[Opening Input material section]

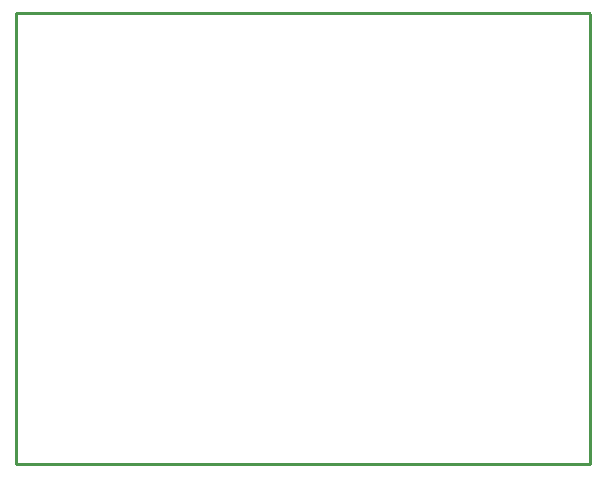
<source format=gko>
%FSLAX25Y25*%
%MOIN*%
G70*
G01*
G75*
G04 Layer_Color=16711935*
%ADD10C,0.02500*%
%ADD11R,0.05906X0.05906*%
%ADD12O,0.08661X0.02362*%
%ADD13R,0.02362X0.01969*%
%ADD14C,0.01000*%
%ADD15C,0.05512*%
%ADD16C,0.04724*%
%ADD17O,0.07874X0.03937*%
%ADD18O,0.07874X0.03937*%
%ADD19R,0.05906X0.05906*%
%ADD20C,0.05906*%
%ADD21C,0.05000*%
%ADD22C,0.00787*%
%ADD23C,0.00984*%
%ADD24C,0.02362*%
%ADD25R,0.07874X0.03150*%
%ADD26R,0.06706X0.06706*%
%ADD27O,0.09461X0.03162*%
%ADD28R,0.03162X0.02769*%
%ADD29C,0.06312*%
%ADD30C,0.05524*%
%ADD31O,0.08674X0.04737*%
%ADD32O,0.08674X0.04737*%
%ADD33R,0.06706X0.06706*%
%ADD34C,0.06706*%
%ADD35C,0.05800*%
%ADD36C,0.00394*%
D14*
X105000Y101500D02*
Y252000D01*
Y101500D02*
X296500D01*
Y251500D01*
X296000Y252000D02*
X296500Y251500D01*
X105000Y252000D02*
X296000D01*
M02*

</source>
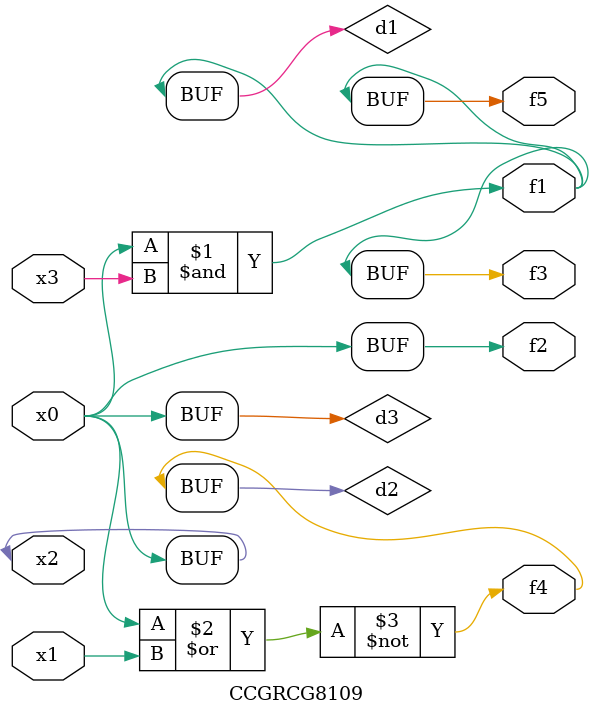
<source format=v>
module CCGRCG8109(
	input x0, x1, x2, x3,
	output f1, f2, f3, f4, f5
);

	wire d1, d2, d3;

	and (d1, x2, x3);
	nor (d2, x0, x1);
	buf (d3, x0, x2);
	assign f1 = d1;
	assign f2 = d3;
	assign f3 = d1;
	assign f4 = d2;
	assign f5 = d1;
endmodule

</source>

[Closing Input material section]

### Problem to work on
When copying the listing, print each line exactly but leave out every picture.

### Output for this exercise
<source format=gko>
%FSLAX25Y25*%
%MOIN*%
G70*
G01*
G75*
G04 Layer_Color=16711935*
%ADD10C,0.02500*%
%ADD11R,0.05906X0.05906*%
%ADD12O,0.08661X0.02362*%
%ADD13R,0.02362X0.01969*%
%ADD14C,0.01000*%
%ADD15C,0.05512*%
%ADD16C,0.04724*%
%ADD17O,0.07874X0.03937*%
%ADD18O,0.07874X0.03937*%
%ADD19R,0.05906X0.05906*%
%ADD20C,0.05906*%
%ADD21C,0.05000*%
%ADD22C,0.00787*%
%ADD23C,0.00984*%
%ADD24C,0.02362*%
%ADD25R,0.07874X0.03150*%
%ADD26R,0.06706X0.06706*%
%ADD27O,0.09461X0.03162*%
%ADD28R,0.03162X0.02769*%
%ADD29C,0.06312*%
%ADD30C,0.05524*%
%ADD31O,0.08674X0.04737*%
%ADD32O,0.08674X0.04737*%
%ADD33R,0.06706X0.06706*%
%ADD34C,0.06706*%
%ADD35C,0.05800*%
%ADD36C,0.00394*%
D14*
X105000Y101500D02*
Y252000D01*
Y101500D02*
X296500D01*
Y251500D01*
X296000Y252000D02*
X296500Y251500D01*
X105000Y252000D02*
X296000D01*
M02*

</source>
<source format=v>
module CCGRCG8109(
	input x0, x1, x2, x3,
	output f1, f2, f3, f4, f5
);

	wire d1, d2, d3;

	and (d1, x2, x3);
	nor (d2, x0, x1);
	buf (d3, x0, x2);
	assign f1 = d1;
	assign f2 = d3;
	assign f3 = d1;
	assign f4 = d2;
	assign f5 = d1;
endmodule

</source>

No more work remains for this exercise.